=== Trecho da página ===

A AstraZeneca afirma não ter qualquer intermediário no Brasil. Todos os convênios são realizados diretamente via Fiocruz e governo federal.
Covax Facility
O Brasil optou pela cota mínima de doses no consórcio internacional Covax Facility, formado por mais de 150 países e liderado pela Organização Mundial de Saúde (OMS).
Segundo documentos enviados pelo Itamaraty à CPI da Covid, o governo optou em agosto de 2020 por doses que seriam suficientes para imunizar 20% da população. No entanto, em setembro, reduziu para 10%. O Covax permitia a compra pelos países de vacinas para até 50% de suas populações.
A lei que autorizou o Executivo federal a aderir ao consórcio Covax Facility só foi sancionada em 2 de março deste ano. Por meio do consórcio, o Brasil já recebeu doses tanto da Pfizer quanto da AstraZeneca.
Janssen
O governo assinou ainda contrato com a Janssen, vacina fabricada pela Johnson & Johnson. Foram adquiridas 38 milhões de doses. ao lado da CoronaVac, Pfizer e AstraZeneca, é uma das que estão sendo aplicadas no Brasil. A CPI da Covid não apontou problemas na negociação.
Covaxin
Um dos principais alvos de investigação na CPI, a assinatura do contrato com a Covaxin, desenvolvida pelo laboratório indiano Bharat Biotech, foi mais rápida em comparação a outras vacinas. A negociação era intermediada por uma empresa chamada Precisa Medicamentos. No entanto, diante das suspeitas de irregularidades, o contrato acabou suspenso.
À CPI, o servidor do Ministério da Saúde Luis Ricardo Miranda relatou à comissão ter sofrido pressão para aprovar a importação e ter contado a Bolsonaro sobre irregularidades, como o pedido de pagamento antecipado, algo que não estava previsto no contrato.
Segundo o deputado federal Luis Miranda (DEM-DF), irmão do servidor, o presidente, ao ouvir a denúncia de irregularidade, teria citado o líder do governo na Câmara, Ricardo Barros (PP-PR). O Supremo Tribunal Federal (STF) autorizou a abertura de inquérito para analisar se Bolsonaro prevaricou por supostamente não ter mandado investigar as suspeitas.

=== Extratos dos registros ===

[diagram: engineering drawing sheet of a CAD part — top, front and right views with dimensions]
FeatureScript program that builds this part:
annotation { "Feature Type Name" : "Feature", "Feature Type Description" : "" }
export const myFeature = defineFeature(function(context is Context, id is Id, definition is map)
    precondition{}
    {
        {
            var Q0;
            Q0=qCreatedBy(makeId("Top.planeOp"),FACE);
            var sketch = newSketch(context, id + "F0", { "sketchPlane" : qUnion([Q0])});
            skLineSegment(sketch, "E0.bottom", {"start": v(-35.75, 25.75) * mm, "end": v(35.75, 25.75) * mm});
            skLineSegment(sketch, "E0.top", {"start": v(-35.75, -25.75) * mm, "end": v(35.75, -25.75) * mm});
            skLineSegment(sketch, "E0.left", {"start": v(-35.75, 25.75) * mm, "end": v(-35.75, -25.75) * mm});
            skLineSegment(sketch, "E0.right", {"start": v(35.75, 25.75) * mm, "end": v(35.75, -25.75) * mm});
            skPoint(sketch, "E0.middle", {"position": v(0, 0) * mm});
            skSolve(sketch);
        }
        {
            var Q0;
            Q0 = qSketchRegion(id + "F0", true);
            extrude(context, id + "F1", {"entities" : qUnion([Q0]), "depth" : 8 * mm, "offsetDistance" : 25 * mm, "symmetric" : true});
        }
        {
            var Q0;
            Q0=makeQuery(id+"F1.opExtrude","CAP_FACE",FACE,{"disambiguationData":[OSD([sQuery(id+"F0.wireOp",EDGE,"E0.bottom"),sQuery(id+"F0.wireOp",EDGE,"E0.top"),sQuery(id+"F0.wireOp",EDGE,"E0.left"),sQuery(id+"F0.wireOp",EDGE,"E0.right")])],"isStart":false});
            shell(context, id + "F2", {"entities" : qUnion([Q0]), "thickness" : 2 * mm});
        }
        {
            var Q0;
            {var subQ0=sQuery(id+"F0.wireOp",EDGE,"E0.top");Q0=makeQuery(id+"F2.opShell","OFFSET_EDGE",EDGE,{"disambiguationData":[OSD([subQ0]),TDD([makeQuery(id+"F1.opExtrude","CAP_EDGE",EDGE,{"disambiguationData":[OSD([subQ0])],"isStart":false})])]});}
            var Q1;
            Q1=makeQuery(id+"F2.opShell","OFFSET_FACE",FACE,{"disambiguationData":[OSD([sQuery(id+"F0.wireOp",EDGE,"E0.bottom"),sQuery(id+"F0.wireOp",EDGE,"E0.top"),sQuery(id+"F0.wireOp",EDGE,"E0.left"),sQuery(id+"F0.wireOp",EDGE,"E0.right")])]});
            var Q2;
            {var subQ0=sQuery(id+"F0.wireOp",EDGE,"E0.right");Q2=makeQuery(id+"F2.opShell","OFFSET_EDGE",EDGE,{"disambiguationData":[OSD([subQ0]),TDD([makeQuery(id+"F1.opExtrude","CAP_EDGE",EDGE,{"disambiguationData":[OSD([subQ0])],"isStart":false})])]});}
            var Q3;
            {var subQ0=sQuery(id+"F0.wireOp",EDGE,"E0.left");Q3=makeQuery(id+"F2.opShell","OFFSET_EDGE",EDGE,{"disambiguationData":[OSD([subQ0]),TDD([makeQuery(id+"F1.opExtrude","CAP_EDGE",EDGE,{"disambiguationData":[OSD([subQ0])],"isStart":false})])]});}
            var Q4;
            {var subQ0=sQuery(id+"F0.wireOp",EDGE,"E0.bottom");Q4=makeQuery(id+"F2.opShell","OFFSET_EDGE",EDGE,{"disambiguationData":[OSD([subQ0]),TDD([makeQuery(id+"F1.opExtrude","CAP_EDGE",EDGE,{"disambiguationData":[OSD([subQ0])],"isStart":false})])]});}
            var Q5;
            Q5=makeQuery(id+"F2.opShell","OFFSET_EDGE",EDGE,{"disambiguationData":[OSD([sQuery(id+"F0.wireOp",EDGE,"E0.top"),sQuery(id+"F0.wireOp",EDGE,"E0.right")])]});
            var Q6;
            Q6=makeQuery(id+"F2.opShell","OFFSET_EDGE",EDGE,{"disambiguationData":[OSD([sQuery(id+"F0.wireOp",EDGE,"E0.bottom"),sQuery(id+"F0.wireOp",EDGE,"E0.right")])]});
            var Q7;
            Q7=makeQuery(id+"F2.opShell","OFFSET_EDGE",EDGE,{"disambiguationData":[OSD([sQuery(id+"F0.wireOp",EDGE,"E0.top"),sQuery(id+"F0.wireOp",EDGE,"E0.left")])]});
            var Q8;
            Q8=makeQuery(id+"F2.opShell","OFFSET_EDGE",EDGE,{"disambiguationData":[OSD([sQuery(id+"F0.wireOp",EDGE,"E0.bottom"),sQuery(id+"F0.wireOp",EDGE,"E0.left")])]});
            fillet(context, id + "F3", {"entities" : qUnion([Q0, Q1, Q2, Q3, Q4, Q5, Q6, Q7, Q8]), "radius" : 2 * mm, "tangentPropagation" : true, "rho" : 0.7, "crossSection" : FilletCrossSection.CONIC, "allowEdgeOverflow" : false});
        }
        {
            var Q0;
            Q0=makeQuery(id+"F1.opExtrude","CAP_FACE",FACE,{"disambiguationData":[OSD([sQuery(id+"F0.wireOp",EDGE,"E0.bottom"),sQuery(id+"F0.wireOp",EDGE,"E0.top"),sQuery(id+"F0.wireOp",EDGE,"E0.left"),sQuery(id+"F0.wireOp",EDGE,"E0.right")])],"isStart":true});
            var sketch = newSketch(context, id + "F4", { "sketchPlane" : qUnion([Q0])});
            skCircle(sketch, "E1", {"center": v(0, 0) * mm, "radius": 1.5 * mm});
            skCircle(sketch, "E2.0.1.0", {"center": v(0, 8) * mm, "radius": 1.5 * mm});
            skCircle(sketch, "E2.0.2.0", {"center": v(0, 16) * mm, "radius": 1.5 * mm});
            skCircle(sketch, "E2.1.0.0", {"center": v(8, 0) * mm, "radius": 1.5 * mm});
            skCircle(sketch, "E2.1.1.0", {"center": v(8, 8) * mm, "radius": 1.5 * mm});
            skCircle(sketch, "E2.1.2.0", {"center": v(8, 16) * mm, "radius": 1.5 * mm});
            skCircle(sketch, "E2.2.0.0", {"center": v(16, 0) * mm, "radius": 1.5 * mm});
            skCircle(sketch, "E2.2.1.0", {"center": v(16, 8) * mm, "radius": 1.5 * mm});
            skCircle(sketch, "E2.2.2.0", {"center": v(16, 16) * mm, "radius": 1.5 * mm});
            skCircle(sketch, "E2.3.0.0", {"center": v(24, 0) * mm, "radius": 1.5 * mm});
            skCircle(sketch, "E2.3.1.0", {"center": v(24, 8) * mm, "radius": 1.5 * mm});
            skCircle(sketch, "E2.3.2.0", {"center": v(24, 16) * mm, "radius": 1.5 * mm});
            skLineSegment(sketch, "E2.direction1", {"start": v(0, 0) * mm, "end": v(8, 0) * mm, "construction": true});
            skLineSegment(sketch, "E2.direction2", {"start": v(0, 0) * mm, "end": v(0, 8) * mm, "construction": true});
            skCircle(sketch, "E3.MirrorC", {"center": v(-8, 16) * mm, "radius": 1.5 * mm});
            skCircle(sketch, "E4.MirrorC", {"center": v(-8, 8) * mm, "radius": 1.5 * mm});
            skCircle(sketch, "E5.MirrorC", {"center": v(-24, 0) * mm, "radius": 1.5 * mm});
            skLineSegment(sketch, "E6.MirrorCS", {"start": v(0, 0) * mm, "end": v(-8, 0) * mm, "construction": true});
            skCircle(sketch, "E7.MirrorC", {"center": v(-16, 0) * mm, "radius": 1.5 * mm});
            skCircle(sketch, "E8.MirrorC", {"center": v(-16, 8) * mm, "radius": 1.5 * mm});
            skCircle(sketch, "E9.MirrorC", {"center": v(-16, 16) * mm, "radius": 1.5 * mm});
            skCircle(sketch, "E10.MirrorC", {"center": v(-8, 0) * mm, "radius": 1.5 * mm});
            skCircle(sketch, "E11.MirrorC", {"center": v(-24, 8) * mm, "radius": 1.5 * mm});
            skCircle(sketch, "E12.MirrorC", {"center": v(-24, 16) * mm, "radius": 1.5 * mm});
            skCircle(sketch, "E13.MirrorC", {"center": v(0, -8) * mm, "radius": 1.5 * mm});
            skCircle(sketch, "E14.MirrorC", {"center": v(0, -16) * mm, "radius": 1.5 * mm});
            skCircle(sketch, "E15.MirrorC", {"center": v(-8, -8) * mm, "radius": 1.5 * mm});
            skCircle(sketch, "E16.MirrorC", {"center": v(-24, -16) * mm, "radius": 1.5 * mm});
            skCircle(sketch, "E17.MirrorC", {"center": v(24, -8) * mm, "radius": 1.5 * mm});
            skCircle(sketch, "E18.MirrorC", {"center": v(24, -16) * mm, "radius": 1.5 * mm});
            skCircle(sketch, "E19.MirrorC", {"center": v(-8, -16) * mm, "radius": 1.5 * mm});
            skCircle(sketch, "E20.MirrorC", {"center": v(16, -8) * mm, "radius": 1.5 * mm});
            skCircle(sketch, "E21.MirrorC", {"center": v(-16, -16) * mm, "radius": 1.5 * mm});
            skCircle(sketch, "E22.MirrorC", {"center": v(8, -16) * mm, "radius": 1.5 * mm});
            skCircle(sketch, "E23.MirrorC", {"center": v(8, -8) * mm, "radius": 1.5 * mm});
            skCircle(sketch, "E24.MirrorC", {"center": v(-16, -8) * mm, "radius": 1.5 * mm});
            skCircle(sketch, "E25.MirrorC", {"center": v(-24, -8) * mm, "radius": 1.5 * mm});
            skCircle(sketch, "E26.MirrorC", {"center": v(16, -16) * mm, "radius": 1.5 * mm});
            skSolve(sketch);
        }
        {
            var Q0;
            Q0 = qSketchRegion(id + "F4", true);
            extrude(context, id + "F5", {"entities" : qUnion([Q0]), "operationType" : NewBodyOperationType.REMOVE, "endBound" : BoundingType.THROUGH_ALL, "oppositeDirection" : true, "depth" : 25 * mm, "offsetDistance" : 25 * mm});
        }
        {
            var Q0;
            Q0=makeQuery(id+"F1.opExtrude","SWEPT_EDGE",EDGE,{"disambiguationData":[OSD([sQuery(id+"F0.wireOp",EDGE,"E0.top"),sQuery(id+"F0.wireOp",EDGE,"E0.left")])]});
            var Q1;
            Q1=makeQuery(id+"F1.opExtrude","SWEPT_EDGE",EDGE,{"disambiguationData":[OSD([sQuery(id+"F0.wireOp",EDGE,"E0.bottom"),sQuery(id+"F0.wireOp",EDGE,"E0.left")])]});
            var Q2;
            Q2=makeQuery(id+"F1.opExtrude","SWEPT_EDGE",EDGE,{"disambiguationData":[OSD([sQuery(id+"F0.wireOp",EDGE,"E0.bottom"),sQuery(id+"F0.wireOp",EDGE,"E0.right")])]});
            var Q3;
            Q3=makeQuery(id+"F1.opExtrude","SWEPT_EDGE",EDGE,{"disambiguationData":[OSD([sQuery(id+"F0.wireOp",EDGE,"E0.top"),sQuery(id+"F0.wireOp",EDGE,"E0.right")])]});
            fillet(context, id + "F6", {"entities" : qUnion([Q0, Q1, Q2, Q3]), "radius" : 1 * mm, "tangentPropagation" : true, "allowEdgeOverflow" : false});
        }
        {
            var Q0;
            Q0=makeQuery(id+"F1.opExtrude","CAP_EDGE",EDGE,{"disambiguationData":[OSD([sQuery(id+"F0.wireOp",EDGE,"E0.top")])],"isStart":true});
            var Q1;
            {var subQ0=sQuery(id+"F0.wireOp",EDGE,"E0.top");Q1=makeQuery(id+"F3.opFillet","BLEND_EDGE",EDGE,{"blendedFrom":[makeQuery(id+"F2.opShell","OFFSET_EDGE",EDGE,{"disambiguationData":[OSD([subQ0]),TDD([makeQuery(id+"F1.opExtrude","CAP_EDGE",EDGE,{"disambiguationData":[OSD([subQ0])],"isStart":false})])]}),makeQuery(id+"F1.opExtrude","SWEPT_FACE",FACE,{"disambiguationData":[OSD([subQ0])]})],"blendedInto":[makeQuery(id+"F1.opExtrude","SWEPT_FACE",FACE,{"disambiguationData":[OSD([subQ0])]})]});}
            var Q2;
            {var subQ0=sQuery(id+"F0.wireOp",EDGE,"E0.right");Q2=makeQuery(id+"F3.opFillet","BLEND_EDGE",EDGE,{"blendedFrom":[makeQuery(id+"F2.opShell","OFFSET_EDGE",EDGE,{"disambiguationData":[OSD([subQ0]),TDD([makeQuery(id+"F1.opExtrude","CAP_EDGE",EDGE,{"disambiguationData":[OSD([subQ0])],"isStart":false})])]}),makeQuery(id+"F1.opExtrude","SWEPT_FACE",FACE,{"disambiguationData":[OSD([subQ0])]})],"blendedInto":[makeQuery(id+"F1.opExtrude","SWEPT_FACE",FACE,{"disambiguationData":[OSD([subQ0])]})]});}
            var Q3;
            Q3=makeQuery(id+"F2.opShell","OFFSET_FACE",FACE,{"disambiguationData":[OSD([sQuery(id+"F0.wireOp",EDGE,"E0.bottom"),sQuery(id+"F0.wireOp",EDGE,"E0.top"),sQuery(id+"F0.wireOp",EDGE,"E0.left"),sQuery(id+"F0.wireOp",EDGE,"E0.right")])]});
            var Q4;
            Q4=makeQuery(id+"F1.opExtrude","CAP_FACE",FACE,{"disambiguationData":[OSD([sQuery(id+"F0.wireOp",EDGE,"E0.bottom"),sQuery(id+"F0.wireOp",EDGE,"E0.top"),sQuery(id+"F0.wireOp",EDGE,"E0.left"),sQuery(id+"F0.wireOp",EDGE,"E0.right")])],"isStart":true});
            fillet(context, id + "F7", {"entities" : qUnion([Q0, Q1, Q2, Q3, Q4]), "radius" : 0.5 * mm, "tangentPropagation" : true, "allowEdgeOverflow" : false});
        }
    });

===

### Questões de estudo
(a) Segundo o texto sobre os contratos de vacinas contra a Covid, quais vacinas estão sendo aplicadas no Brasil? Liste todas.
(b) No texto sobre os contratos de vacinas contra a Covid, traduza para o inglês a frase "O Covax permitia a compra pelos países de vacinas para até 50% de suas populações."
(c) Estenda o texto sobre os contratos de vacinas contra a Covid a partir da última frase apresentada.

### Respostas
(a) Janssen, CoronaVac, Pfizer e AstraZeneca.

(b) Covax allowed countries to purchase vaccines for up to 50% of their populations.

(c)
Enquanto o governo resistia a fechar contratos com laboratórios como a Pfizer, em novembro a Covaxin teve a sua primeira reunião com o Ministério da Saúde. Em janeiro, Bolsonaro enviou uma carta ao primeiro-ministro indiano, Narendra Modi, falando do interesse em comprar a Covaxin. Foi o único imunizante de que se tem notícia que o presidente interveio pessoalmente.
No mês seguinte, no dia 22 de fevereiro, o governo empenhou R$ 1,6 bilhão para a aquisição de 20 milhões de doses da Covaxin, ou seja, já reservou a verba para pagar o contrato, que foi assinado três dias depois. No mês seguinte, pediu à Precisa mais 50 milhões de doses. Dias depois, ainda em março, o governo solicita à Precisa e à Bharat Biotech a antecipação do máximo possível de doses.
O encontro de Bolsonaro com os irmãos Miranda ocorreu dias depois. A Anvisa rejeitou pedido de certificação de boas práticas e só viria a autorizar a importação excepcional de uma quantidade limitada de doses em junho.
CanSino
A CanSino é outra vacina cuja negociação é considerada polêmica. Foi assinada uma intenção de compra pelo governo federal prevendo US$ 17 por dose da vacina Convidecia, desenvolvida pelo laboratório chinês CanSino. O valor está bem acima do pago por outras vacinas pelo governo.
O negócio foi intermediado pela empresa Belcher Farmacêutica, que é investigada e, segundo reportagem publicada pela “Folha de S.Paulo”, teria ligação com o deputado Ricardo Barros. O negócio acabou não avançando.
Sputnik
No dia 12 de março de 2021, o Ministério da Saúde assinou contrato para compra de 10 milhões de doses da Sputnik V, desenvolvida pelo instituto russo Gamaleya. O anúncio do ministério logo após governadores e prefeitos também anunciarem seus próprios acordos para fornecimento de doses.
As doses contratadas pelo governo federal serão importadas pelo laboratório União Química, parceiro do Fundo Russo de Investimento Direto, que representa o imunizante. No entanto, ainda falta a autorização da Anvisa para uso emergencial, e nenhuma dose foi entregue ao Brasil.